The last problem, irrelevant attributes, can result in overfitting the training example data. For example if the hypothesis space has many dimensions because there are a large number of attributes, then we may find meaningless regularity in the data that is irrelevant to the true, important, distinguishing features. Fix by pruning lower nodes in the decision tree. For example, if Gain of the best attribute at a node is below a threshold, stop and make this node a leaf rather than generating children nodes.

One way to address the overfitting problem in decision-tree induction is to use a tuning set in conjunction with a pruning algorithm. The following is a greedy algorithm for doing this.

  Let bestTree = the tree produced by C5.0 on the TRAINING set
  Let bestAccuracy = the accuracy of bestTree on the TUNING set
  Let progressMade = true

  while (progressMade) // Continue as long as improvement on TUNING SET
  {
      Set progressMade = false
      Let currentTree = bestTree

      For each interiorNode N (including the root) in currentTree
      {   // Consider various pruned versions of the current tree
          // and see if any are better than the best tree found so far

          Let prunedTree be a copy of currentTree,
          except replace N by a leaf node
          whose label equals the majority class among TRAINING set
          examples that reached node N (break ties in favor of '-')

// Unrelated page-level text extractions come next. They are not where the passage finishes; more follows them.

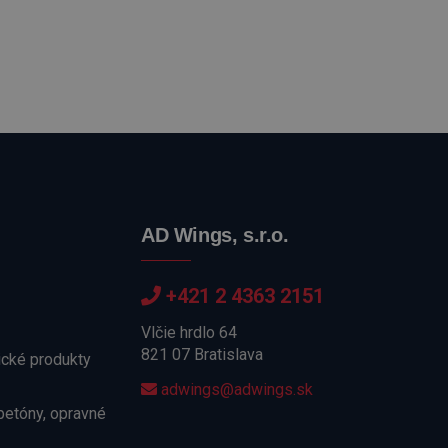
AD Wings, s.r.o.
+421 2 4363 2151
Vlčie hrdlo 64
821 07 Bratislava
cké produkty
adwings@adwings.sk
betóny, opravné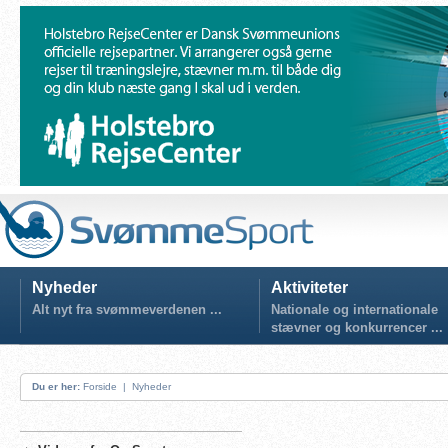
Nyheder
Aktiviteter
Alt nyt fra svømmeverdenen ...
Nationale og internationale
stævner og konkurrencer ...
Du er her:
Forside
|
Nyheder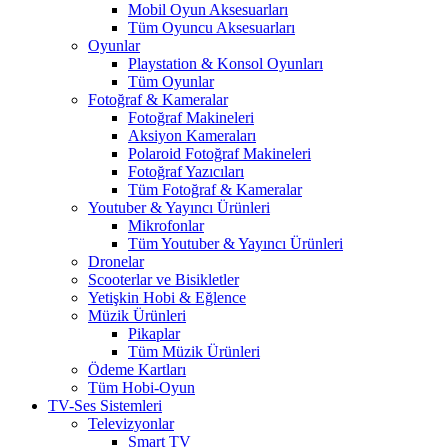
Mobil Oyun Aksesuarları
Tüm Oyuncu Aksesuarları
Oyunlar
Playstation & Konsol Oyunları
Tüm Oyunlar
Fotoğraf & Kameralar
Fotoğraf Makineleri
Aksiyon Kameraları
Polaroid Fotoğraf Makineleri
Fotoğraf Yazıcıları
Tüm Fotoğraf & Kameralar
Youtuber & Yayıncı Ürünleri
Mikrofonlar
Tüm Youtuber & Yayıncı Ürünleri
Dronelar
Scooterlar ve Bisikletler
Yetişkin Hobi & Eğlence
Müzik Ürünleri
Pikaplar
Tüm Müzik Ürünleri
Ödeme Kartları
Tüm Hobi-Oyun
TV-Ses Sistemleri
Televizyonlar
Smart TV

          Let newAccuracy = accuracy of prunedTree on the TUNING set

          // Is this pruned tree an improvement, based on the TUNE set?
          // When a tie, go with the smaller tree (Occam's Razor).
          If (newAccuracy >= bestAccuracy)
          {
            bestAccuracy = newAccuracy
            bestTree = prunedTree
            progressMade = true
          }
       }
   }
   return bestTree

Generation of rules
Each path, from the root to a leaf, corresponds to a rule where all of the decisions leading to the leaf define the antecedent to the rule, and the consequent is the classification at the leaf node. For example, from the tree above we could generate the rule:

if color = red and size = big then +
By constructing a rule for each path to a leaf yields an interpretation of what the tree means.
Setting Parameters
Some learning algorithms require setting learning parameters. Parameters must be set without looking at the test data! One method: Tuning Sets.
Using Tuning Sets for Parameter Setting
1. Partition data in Training set and Test set. Then partition Training set into Train set and Tune set.
2. For each candidate parameter value, generate decision tree using the Train set
3. Use Tune set to evaluate error rates and determine which parameter value is best
4. Compute new decision tree using selected parameter values and entire Training set
Cross-Validation for Experimental Validation of Performance
1. Divide all examples into N disjoint subsets, E = E₁, E₂, ..., E_N
2. For each i = 1, ..., N do
  - Test set = E_i
  - Training set = E - E_i
  - Compute decision tree using Training set
  - Determine performance accuracy P_i using Test set
3. Compute N-fold cross-validation estimate of performance = (P₁ + P₂ + ... + P_N)/N
One special case of interest called Leave-1-Out where N-fold cross-validation uses N = number of examples. Good when the number of examples available is small (less than about 100)

Summary

One of the most widely used learning methods in practice
Can out-perform human experts in many problems
Strengths: Fast; simple to implement; can convert result to a set of easily interpretable rules; empirically valid in many commercial products; handles noisy data
Weaknesses: "Univariate" splits/partitioning using only one attribute at a time so limits types of possible trees; large decision trees may be hard to understand; requires fixed-length feature vectors; non-incremental (i.e., batch method).